A: Students will work directly with the orthopedic team physicians, primary care team physicians, athletic trainers and other members of the club medical staff to gain basic medical knowledge and exposure to patient care in sports medicine.

Q: How are the students chosen?

A: Each school has established its own evaluation criteria for identifying students to participate in the program.

Q: Are there plans to create similar programs to engage other underrepresented groups in the NFL medical community?
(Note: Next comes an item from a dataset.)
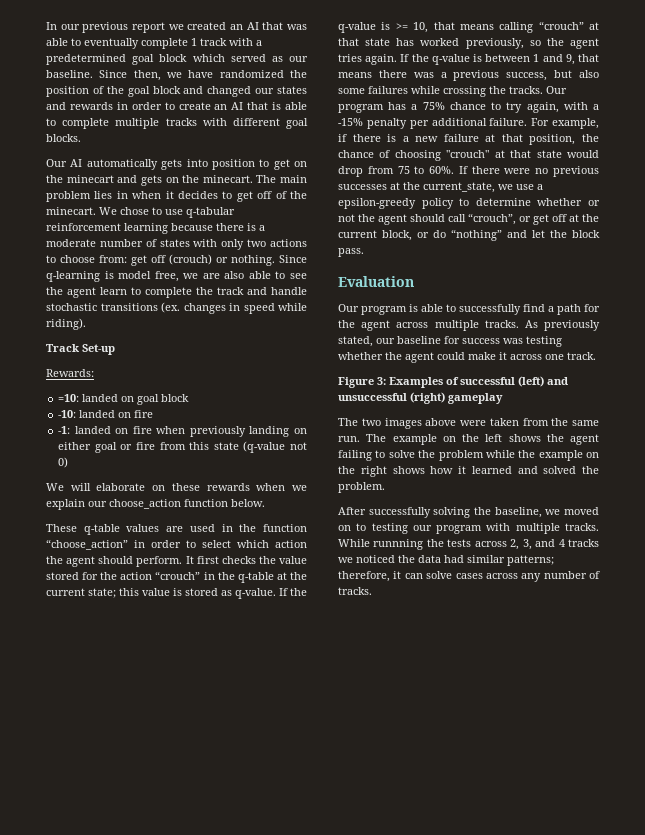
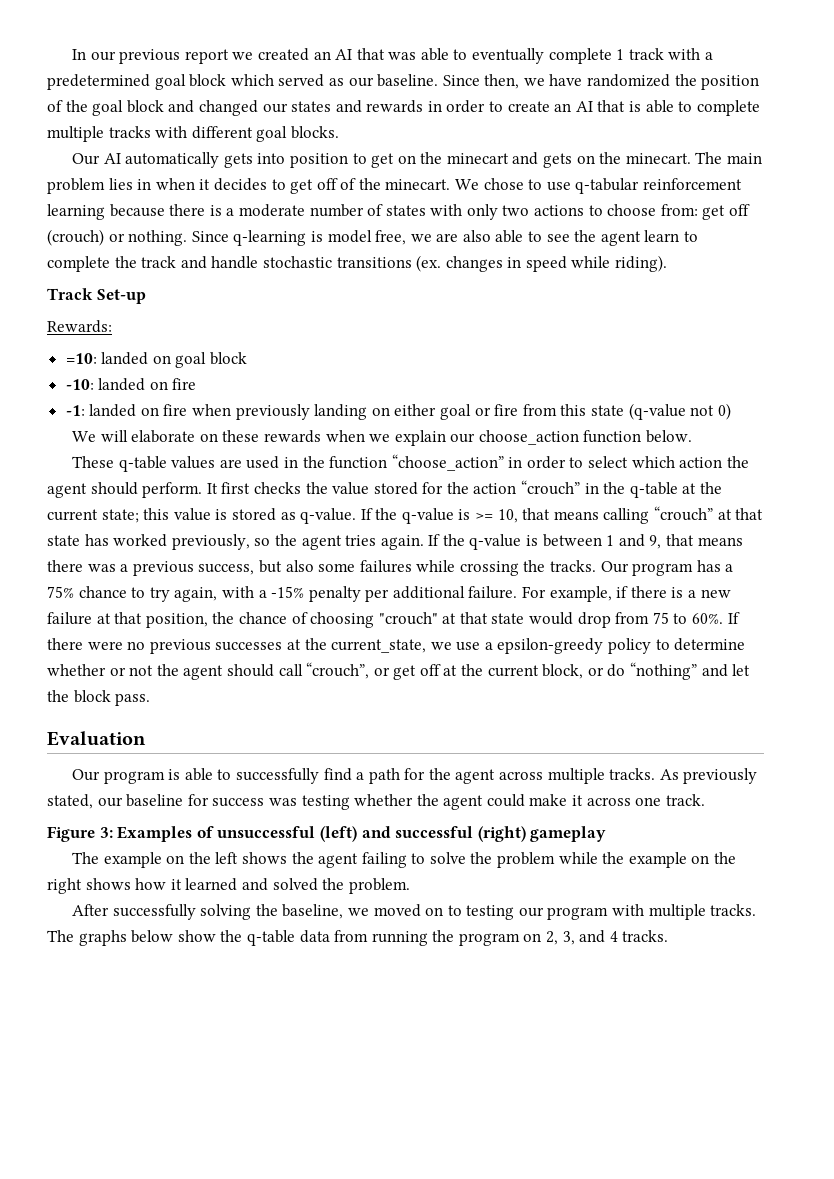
[460,377,515,385] successful -> [217,826,316,838] unsuccessful
[338,393,407,401] unsuccessful -> [395,826,474,838] successful
[361,418,599,429] [338,434,387,442] two images above were taken from the same run. The -> (99, 858) none
[338,539,599,550] [338,555,554,566] [338,571,600,582] While runnning the tests across 2, 3, and 4 tracks we noticed the data had similar patterns; therefore, it can solve cases across any number of -> [47,930,618,946] The graphs below show the q-table data from running the program on 2, 3, and 4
A: Yes. While the inaugural season of this program is focused on providing Black medical students with exposure to careers in sports medicine, the NFL, NFLPS and PFATS will also work toward widening the sports medicine pipeline for other people of color and women in the seasons ahead.

Additionally, the expansion of this pipeline initiative in 2023 will broaden to disciplines beyond primary care sports medicine and orthopedic surgery. Some of the roles that may be included are physicians assistants, certified athletic trainers, physical therapists, occupational therapists, nutritionists and behavioral health clinicians.